**EXERCISE DETAILS**
Every line of the material below that contains the string "rows" must appear in the answer.

**SOURCE MATERIAL**
________

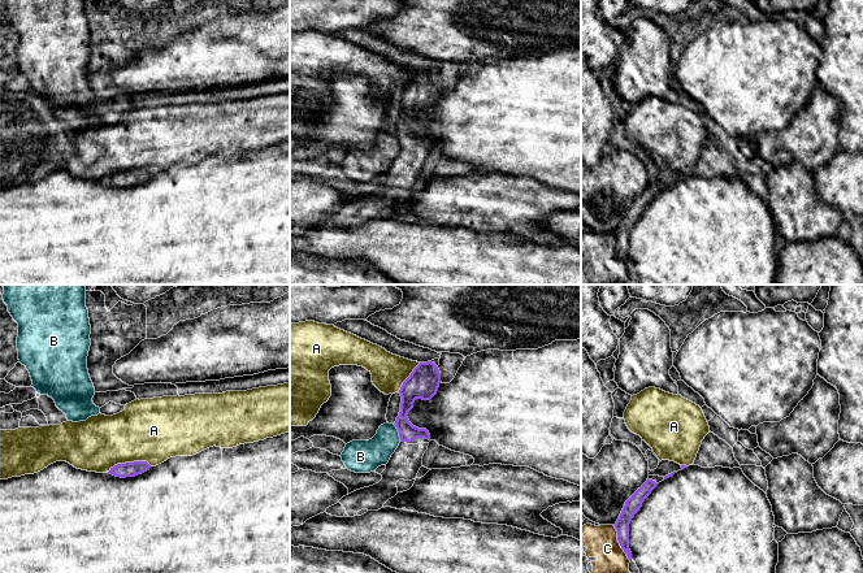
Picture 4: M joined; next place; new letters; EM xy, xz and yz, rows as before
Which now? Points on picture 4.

________

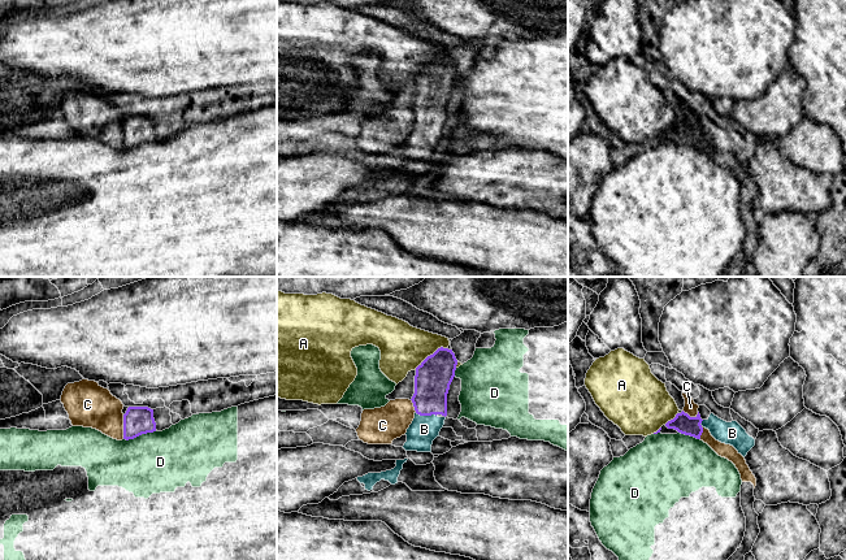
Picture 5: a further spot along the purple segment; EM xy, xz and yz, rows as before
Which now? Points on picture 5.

________

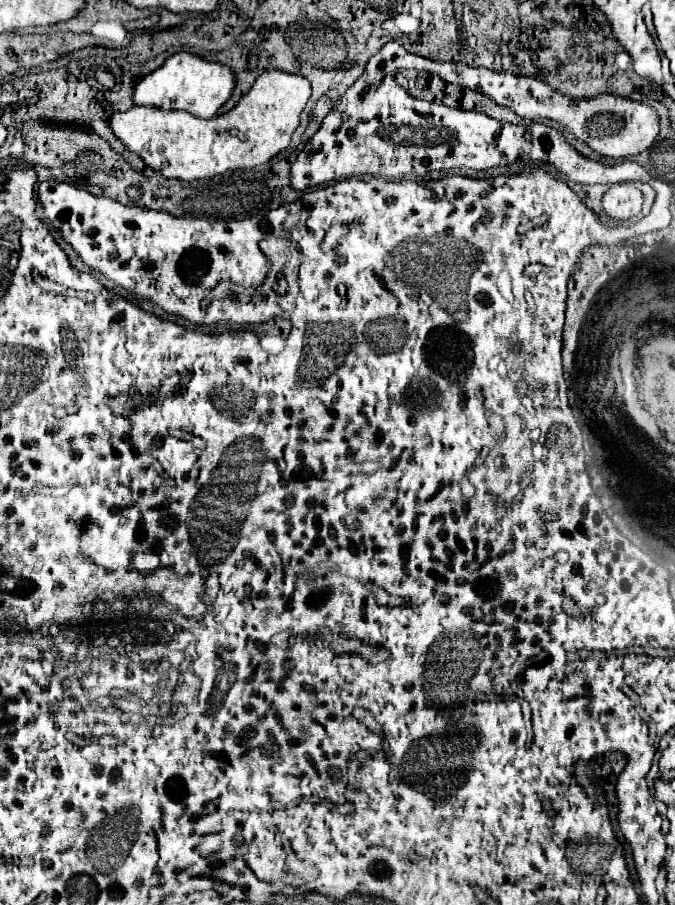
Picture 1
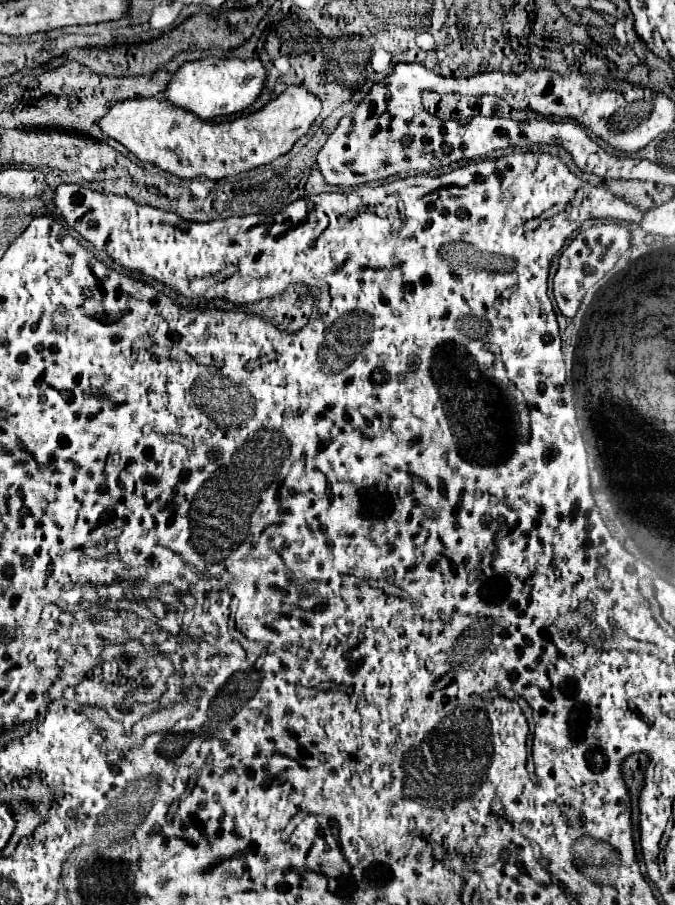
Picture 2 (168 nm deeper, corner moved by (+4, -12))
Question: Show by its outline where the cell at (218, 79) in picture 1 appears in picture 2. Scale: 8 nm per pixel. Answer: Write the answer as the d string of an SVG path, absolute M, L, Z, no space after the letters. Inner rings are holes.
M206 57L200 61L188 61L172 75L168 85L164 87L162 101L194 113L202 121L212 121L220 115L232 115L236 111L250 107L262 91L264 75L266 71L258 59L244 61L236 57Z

________

**SOLUTION FOR THIS TASK**
Picture 4: M joined; next place; new letters; EM xy, xz and yz, rows as before
Picture 5: a further spot along the purple segment; EM xy, xz and yz, rows as before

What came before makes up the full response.